Ahh, you missed the `lazy` keyword on there :-) Which is good because
it raises an issue: when you forget it, bad performance may result
without other observable consequence. Although, it's already the case
that reading code like the above ought to raise all kinds of alarm
bells (e.g., now I want to go check which fields computeHashCode()
might be referring to, and where /they're/ initialized), so I
/should/ be looking for that `lazy` keyword to put my mind at ease. So
maybe this is okay.
Well, "bad" is relative; it won't be any worse than what you do today
with eager static fields. But yes, I did drop the lazy there.

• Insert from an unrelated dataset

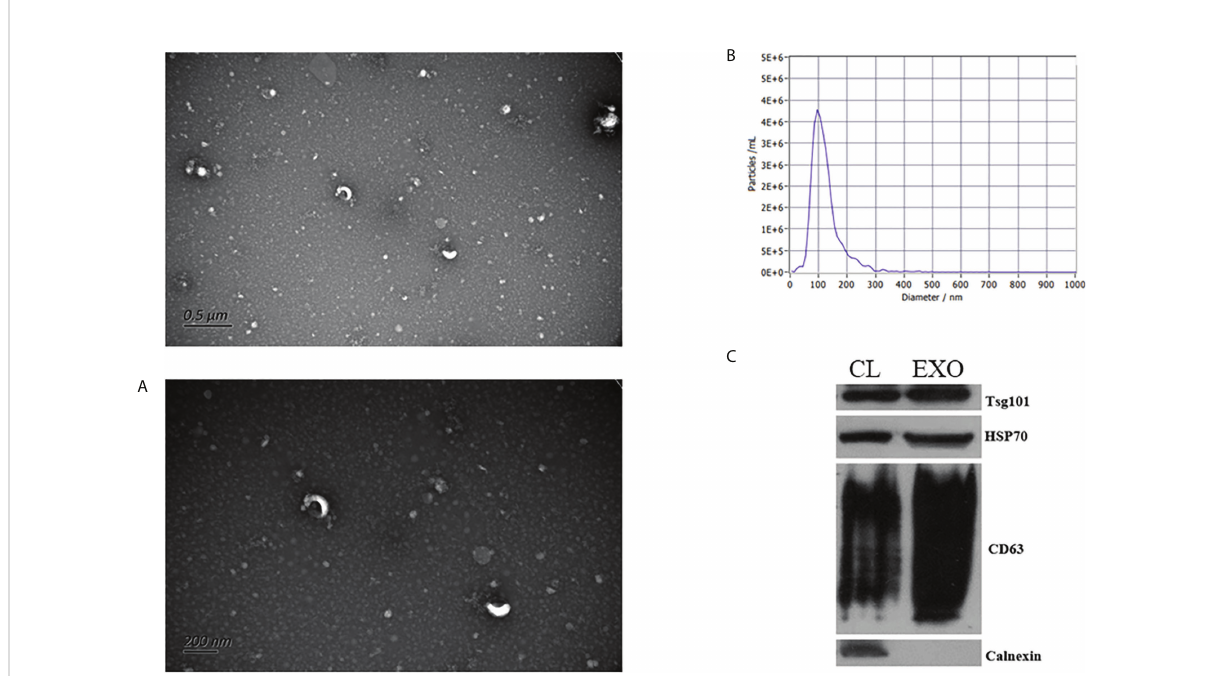
FIGURE 1 Identi fi cation of exosomes. Transmission electron microscopy images of exosomes (A) . Nanoparticle tracking analysis results (B) . Western blot analysis of exosome marker proteins (C)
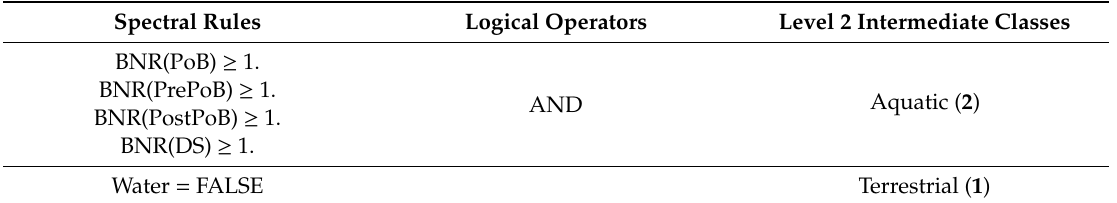
Table 6. Rules of the intermediate Level 2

I assume that, unlike other field initializers, I'm safe to refer
to/any/ other field regardless of how and where that field is
initialized. Right?
I think you mostly are asking about instance fields. It would be safe
to refer to any other field, however, if you _read_ a lazy field in the
constructor, it might trigger computation of the field based on a
partially initialized object. The compiler could warn on the obvious
cases where this happens, but of course it can be buried in a chain of
method calls.
The intersection with primitives is interesting. I assume it gets
secretly created as an Integer? So there's a little extra hidden
memory consumption.
For static fields, there's an obvious and good answer that is optimally
time and space efficient with no anomalies: condy. We desugar
lazy static T t = e
...
moo(t)
into
// no field needed
static t$init() { return ; }
...
moo( ldc condy[ ... ] )
and let the constant pool do the lazy initialization and caching. JITs
love this.
For instance fields, we have a choice; use extra space in the object to
store the "already initialized" bit, or satisfy ourselves with the trick
that String does with hashCode() -- allow redundant recomputation in the
case where the initializer serves up the default value.
So I think the divide is not ref-vs-primitive but whether we are willing
to take the recomputation hit when it serves up a default value.